* _Task brief_
Scan the material and copy out each line where the word "GenerationSoftware" occurs.
══ Record set ══
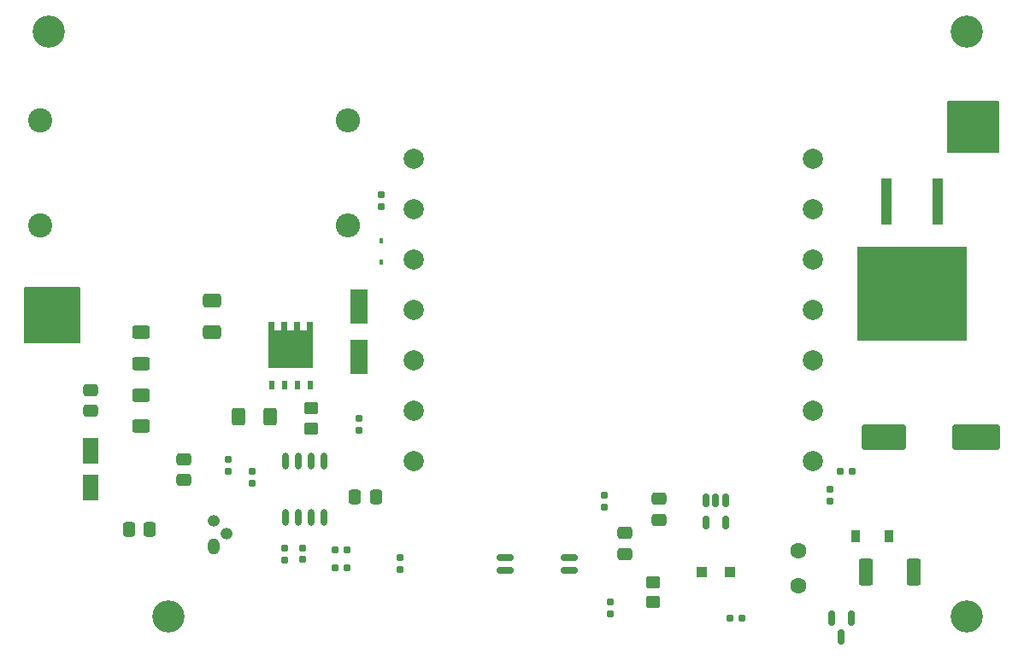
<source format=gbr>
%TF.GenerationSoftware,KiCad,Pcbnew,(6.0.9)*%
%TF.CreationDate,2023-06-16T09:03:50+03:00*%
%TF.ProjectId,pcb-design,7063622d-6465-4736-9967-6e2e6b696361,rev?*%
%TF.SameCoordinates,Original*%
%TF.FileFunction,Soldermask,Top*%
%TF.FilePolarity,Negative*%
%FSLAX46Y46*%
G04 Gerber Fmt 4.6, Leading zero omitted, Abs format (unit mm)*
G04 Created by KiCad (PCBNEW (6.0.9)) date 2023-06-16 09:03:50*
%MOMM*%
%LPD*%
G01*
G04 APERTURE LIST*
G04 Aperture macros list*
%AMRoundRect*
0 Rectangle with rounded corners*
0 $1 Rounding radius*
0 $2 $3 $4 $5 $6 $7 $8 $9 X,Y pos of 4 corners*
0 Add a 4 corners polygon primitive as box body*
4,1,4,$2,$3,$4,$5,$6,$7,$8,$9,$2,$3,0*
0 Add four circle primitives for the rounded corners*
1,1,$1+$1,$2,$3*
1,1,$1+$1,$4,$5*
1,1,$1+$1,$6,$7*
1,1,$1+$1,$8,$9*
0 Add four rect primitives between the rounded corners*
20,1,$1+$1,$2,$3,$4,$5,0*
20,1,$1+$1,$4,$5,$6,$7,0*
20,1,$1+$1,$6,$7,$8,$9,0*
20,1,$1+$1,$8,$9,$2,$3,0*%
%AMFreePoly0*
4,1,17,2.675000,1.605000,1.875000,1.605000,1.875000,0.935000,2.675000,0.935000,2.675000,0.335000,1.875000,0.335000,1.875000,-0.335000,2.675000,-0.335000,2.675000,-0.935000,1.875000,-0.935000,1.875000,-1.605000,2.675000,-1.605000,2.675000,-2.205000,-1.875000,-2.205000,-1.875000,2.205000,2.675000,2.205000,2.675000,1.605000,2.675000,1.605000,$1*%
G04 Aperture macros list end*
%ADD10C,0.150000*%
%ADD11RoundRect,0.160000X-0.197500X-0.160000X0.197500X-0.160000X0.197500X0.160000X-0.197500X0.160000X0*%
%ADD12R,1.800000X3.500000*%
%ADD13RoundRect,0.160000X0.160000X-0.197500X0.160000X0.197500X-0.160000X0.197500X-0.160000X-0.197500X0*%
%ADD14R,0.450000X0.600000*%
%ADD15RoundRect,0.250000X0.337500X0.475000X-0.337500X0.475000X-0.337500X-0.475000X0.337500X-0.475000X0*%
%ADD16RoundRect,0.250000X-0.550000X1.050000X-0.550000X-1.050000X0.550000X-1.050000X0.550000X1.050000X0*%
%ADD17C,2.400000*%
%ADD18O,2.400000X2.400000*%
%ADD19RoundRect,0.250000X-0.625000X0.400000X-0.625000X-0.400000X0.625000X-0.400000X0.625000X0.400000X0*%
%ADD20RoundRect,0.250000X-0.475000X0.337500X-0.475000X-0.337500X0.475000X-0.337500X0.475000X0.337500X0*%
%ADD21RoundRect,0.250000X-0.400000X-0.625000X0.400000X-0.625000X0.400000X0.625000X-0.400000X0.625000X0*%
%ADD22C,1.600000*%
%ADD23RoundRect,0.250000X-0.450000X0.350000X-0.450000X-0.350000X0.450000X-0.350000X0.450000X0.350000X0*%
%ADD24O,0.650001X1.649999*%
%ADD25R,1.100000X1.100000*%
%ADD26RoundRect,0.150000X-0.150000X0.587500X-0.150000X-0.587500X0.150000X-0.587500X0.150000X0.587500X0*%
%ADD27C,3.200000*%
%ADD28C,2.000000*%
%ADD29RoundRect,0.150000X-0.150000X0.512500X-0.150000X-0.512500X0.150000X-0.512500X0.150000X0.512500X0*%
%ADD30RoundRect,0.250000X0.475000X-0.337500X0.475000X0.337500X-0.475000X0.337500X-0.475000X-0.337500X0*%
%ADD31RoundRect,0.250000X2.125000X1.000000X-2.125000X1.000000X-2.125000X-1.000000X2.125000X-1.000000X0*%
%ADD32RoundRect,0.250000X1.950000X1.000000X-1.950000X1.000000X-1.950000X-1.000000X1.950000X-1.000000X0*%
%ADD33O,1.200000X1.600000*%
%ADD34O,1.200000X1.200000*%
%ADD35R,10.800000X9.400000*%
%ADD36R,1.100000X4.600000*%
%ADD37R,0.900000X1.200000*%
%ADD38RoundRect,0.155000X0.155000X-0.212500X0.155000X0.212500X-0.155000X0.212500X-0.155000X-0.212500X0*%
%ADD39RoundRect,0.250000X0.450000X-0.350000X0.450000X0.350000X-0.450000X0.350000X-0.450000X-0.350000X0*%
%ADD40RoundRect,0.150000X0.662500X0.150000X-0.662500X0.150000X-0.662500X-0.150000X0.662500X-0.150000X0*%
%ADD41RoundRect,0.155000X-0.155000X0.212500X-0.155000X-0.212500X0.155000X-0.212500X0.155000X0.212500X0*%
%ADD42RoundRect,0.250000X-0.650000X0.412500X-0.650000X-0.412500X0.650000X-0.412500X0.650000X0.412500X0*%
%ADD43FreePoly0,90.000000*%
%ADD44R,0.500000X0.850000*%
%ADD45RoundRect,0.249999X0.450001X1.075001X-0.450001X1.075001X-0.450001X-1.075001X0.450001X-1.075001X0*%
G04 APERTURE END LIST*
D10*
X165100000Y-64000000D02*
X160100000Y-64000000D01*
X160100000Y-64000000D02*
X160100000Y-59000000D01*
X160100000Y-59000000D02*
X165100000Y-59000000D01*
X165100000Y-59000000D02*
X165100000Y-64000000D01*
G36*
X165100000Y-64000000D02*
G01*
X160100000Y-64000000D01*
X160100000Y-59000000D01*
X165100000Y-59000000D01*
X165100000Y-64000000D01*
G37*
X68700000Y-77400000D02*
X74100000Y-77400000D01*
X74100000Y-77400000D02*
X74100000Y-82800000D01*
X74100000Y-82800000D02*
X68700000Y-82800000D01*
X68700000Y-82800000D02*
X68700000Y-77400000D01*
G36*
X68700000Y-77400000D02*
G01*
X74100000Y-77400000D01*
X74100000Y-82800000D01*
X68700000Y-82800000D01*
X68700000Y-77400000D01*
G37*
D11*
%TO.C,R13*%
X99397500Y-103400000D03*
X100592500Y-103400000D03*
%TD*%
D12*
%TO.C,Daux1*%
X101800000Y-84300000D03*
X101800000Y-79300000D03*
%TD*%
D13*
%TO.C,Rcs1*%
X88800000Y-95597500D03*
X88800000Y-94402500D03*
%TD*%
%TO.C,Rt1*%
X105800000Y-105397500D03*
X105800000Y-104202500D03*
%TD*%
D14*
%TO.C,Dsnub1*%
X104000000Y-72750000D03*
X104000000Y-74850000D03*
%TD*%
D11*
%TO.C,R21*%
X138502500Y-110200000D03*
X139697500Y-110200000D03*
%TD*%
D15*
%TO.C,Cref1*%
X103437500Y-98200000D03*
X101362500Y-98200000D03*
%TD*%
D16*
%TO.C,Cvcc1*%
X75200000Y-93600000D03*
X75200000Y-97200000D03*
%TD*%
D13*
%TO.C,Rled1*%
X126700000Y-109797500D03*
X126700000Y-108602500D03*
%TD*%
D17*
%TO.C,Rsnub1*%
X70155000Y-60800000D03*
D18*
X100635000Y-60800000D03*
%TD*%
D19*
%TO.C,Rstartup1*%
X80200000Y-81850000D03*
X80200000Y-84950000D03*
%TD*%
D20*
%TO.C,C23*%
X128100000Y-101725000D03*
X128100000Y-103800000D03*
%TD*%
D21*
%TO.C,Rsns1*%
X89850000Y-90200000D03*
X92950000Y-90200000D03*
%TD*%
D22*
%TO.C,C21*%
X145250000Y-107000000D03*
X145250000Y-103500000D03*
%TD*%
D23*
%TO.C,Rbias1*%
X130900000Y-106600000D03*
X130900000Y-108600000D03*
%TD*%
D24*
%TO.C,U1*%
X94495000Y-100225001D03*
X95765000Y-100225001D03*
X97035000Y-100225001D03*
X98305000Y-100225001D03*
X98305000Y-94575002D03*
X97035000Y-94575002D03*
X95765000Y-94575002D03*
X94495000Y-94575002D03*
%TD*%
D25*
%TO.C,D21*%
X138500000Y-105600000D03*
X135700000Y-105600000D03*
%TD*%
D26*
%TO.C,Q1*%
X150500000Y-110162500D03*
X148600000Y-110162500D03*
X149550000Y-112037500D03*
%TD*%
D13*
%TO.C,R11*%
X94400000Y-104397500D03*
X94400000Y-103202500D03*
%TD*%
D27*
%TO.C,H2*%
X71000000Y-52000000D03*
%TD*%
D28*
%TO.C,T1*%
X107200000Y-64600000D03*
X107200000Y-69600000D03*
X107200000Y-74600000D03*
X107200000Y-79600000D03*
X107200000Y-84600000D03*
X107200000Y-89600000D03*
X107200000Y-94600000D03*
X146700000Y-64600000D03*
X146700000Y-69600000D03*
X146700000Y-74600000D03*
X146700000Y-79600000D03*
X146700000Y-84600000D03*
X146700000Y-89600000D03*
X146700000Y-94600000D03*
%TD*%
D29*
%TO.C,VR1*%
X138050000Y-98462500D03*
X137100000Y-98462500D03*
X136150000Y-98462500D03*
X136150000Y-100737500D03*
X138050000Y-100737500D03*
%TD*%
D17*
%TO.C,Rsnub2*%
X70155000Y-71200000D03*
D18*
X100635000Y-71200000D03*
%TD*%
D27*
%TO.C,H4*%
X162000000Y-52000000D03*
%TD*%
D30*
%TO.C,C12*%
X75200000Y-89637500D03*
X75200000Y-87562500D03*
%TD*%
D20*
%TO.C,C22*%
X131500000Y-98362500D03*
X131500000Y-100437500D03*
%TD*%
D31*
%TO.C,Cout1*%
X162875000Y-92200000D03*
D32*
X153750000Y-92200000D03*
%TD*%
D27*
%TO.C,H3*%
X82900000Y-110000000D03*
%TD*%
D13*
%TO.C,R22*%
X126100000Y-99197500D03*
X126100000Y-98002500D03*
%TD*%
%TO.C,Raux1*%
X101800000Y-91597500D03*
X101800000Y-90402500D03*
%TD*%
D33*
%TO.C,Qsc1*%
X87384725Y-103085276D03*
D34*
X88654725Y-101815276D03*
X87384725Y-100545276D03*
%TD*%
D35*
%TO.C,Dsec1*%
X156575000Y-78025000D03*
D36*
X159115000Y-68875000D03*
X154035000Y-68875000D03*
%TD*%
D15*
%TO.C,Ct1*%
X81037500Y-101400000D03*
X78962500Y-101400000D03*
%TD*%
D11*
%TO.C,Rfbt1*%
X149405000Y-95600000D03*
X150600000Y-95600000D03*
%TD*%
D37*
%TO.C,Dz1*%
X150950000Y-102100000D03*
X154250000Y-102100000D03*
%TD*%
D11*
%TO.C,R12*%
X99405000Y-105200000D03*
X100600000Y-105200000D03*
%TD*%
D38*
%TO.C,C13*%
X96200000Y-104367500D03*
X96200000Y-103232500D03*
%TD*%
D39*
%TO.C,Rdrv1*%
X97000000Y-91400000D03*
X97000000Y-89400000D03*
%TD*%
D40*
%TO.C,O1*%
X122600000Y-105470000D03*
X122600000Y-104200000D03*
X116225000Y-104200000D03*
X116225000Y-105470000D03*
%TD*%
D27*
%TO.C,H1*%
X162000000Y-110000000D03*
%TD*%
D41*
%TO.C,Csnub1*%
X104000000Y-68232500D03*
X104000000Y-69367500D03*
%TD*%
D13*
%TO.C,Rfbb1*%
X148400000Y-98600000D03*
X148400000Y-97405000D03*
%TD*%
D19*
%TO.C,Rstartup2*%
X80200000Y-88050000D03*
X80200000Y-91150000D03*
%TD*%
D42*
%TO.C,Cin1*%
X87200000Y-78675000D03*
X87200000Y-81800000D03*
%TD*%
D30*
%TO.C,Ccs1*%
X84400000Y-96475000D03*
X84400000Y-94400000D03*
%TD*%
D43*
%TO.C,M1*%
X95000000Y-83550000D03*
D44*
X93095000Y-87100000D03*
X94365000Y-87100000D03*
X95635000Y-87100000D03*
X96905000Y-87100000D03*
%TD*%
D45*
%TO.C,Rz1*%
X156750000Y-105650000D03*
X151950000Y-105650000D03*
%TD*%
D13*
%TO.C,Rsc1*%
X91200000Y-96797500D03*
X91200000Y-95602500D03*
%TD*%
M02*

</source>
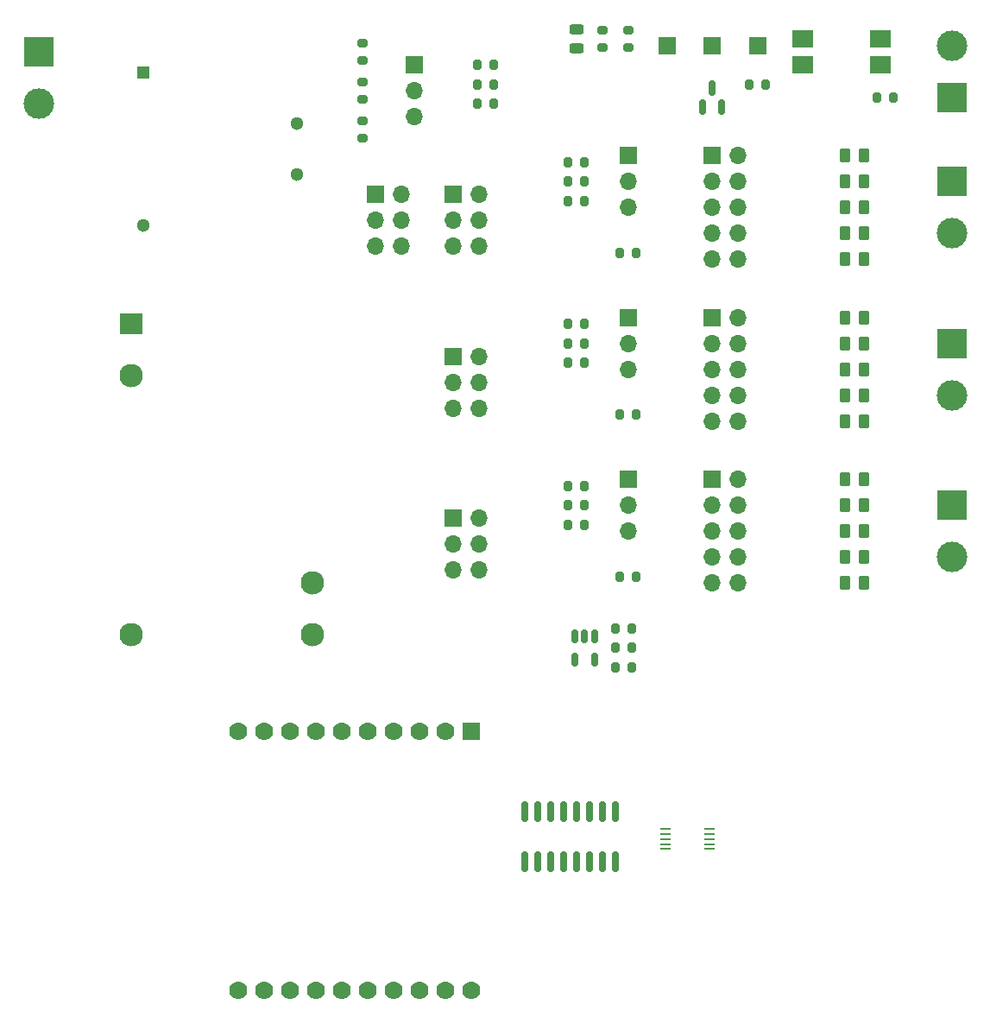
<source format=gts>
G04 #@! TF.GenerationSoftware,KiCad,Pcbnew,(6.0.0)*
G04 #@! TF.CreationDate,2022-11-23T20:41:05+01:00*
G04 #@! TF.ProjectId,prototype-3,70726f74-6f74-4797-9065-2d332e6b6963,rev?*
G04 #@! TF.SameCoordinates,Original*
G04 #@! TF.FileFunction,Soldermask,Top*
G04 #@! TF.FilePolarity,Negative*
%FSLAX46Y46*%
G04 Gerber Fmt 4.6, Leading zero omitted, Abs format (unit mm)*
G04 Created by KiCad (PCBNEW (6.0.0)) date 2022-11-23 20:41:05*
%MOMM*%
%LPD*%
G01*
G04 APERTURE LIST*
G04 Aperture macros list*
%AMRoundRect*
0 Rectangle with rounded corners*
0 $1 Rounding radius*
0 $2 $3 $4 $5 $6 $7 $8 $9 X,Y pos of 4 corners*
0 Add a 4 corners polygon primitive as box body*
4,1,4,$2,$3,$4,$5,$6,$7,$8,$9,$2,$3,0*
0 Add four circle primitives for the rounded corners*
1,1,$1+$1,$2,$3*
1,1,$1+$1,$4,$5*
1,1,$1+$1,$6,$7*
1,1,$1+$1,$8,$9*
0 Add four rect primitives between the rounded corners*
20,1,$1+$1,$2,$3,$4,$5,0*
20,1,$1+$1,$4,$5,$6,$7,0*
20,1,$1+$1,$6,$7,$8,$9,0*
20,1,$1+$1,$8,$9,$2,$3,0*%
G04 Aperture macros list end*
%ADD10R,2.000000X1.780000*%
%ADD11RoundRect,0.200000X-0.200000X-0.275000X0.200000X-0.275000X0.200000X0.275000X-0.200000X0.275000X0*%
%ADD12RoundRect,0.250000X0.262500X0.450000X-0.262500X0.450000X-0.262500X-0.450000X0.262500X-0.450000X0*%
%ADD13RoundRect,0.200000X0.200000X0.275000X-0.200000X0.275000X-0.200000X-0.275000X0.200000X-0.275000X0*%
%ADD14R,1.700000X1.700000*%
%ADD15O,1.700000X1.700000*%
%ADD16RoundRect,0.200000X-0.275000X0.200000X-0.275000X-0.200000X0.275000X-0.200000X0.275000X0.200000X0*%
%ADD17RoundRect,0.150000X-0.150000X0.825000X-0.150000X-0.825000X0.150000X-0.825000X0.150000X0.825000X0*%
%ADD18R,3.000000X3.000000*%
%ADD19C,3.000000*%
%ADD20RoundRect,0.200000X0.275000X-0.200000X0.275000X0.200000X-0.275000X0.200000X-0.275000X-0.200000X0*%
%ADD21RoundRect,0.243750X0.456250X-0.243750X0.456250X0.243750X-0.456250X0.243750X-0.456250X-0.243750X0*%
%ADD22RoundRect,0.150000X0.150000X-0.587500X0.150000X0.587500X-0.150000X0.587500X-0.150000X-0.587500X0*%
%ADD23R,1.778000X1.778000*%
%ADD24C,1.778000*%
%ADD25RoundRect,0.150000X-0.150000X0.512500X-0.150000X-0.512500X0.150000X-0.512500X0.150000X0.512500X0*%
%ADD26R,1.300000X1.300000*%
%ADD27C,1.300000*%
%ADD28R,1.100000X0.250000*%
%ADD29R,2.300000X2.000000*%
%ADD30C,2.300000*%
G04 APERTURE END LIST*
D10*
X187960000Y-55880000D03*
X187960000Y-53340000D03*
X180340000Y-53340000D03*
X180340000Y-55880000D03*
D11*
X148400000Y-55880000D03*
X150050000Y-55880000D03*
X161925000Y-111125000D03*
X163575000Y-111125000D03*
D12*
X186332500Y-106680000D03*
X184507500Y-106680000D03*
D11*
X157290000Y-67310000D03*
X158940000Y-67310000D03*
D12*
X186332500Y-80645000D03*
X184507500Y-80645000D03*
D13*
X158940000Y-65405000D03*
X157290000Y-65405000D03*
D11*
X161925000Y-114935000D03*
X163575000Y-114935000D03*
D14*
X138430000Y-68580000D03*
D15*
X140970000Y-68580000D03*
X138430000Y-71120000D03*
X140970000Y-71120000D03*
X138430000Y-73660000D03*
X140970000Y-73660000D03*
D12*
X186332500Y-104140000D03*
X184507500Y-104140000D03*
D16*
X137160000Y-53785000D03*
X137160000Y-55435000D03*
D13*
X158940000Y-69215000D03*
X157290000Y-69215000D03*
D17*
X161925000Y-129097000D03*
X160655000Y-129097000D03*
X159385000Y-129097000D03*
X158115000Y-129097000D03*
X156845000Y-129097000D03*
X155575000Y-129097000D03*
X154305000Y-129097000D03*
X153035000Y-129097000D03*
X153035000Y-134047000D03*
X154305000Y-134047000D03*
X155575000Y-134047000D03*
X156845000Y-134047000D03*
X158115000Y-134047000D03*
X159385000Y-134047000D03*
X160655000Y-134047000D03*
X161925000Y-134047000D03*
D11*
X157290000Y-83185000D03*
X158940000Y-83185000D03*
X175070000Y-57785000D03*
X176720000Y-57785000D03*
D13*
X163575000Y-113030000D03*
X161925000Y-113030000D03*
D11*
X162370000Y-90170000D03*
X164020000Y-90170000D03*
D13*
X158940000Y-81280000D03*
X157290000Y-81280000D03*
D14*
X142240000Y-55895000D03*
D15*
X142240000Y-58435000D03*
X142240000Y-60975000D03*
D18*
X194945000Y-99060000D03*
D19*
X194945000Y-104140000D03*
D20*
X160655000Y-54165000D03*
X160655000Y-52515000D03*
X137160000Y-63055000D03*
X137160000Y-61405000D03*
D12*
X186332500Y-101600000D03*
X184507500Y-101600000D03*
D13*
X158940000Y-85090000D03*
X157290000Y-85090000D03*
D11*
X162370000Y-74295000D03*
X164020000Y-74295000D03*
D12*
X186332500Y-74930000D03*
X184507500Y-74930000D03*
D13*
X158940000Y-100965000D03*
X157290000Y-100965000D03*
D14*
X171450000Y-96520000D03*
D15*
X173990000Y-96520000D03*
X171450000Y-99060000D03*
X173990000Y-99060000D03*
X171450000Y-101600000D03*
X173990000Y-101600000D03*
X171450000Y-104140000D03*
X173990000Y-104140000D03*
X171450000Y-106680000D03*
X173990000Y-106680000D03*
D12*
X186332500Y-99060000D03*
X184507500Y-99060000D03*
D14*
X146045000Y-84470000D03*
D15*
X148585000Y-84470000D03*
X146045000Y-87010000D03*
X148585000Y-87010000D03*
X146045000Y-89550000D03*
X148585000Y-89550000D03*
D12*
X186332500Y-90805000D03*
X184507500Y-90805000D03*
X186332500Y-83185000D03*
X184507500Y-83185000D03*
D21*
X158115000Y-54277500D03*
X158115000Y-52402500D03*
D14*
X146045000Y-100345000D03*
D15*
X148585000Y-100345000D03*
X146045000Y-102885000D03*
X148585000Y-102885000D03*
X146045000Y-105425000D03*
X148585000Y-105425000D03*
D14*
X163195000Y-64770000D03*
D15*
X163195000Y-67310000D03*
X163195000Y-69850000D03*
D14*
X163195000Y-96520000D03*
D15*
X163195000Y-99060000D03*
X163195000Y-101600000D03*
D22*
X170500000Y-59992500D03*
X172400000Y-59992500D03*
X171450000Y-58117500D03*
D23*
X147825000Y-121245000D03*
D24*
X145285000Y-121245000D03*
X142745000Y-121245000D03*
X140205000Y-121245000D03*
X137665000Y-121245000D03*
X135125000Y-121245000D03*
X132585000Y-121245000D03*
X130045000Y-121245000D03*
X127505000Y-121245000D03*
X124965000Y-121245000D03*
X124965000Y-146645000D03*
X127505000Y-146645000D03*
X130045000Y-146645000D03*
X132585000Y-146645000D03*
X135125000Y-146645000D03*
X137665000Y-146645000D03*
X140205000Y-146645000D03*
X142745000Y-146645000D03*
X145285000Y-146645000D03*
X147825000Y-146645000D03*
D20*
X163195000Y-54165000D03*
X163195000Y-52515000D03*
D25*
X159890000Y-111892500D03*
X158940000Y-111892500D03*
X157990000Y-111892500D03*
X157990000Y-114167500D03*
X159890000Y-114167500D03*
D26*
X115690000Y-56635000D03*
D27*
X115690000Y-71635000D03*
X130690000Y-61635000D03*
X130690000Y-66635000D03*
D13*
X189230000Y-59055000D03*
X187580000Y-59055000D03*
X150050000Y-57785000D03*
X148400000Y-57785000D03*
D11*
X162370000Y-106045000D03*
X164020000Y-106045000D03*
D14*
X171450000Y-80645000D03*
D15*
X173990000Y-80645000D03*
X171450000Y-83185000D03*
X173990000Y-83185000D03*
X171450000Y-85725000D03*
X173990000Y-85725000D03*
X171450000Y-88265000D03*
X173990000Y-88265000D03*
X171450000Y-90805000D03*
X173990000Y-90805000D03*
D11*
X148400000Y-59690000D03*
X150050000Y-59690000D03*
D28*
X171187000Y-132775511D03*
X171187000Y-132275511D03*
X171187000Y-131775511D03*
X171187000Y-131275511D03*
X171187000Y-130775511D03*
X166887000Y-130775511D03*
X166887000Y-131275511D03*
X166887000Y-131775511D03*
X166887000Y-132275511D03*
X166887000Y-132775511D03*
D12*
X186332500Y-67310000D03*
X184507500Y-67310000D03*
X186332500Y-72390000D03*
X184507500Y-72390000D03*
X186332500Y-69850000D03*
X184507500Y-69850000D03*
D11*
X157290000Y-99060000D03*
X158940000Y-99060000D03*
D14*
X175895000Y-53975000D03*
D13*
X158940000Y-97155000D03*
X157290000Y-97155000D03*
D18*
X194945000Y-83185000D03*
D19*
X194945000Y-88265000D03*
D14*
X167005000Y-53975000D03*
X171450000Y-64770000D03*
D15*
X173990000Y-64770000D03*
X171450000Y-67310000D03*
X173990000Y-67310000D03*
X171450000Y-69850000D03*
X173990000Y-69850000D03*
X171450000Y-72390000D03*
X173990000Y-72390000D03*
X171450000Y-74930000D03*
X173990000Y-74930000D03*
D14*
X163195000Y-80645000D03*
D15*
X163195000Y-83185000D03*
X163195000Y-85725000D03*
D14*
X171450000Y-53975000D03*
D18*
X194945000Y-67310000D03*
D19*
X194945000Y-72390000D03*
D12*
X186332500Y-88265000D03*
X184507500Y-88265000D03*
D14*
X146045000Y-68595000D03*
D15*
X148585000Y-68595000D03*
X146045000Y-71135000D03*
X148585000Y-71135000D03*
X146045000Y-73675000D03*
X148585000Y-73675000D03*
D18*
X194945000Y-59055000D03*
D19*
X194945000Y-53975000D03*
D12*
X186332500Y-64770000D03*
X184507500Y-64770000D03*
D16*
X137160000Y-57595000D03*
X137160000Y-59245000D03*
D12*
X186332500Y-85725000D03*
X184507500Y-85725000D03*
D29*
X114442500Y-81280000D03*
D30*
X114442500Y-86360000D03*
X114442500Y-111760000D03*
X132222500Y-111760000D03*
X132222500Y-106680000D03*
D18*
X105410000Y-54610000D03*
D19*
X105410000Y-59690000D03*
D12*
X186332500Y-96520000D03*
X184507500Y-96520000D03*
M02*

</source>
═══
* _Task answer_
%TF.GenerationSoftware,KiCad,Pcbnew,(6.0.9)*%
G04 #@! TF.GenerationSoftware,KiCad,Pcbnew,(6.0.0)*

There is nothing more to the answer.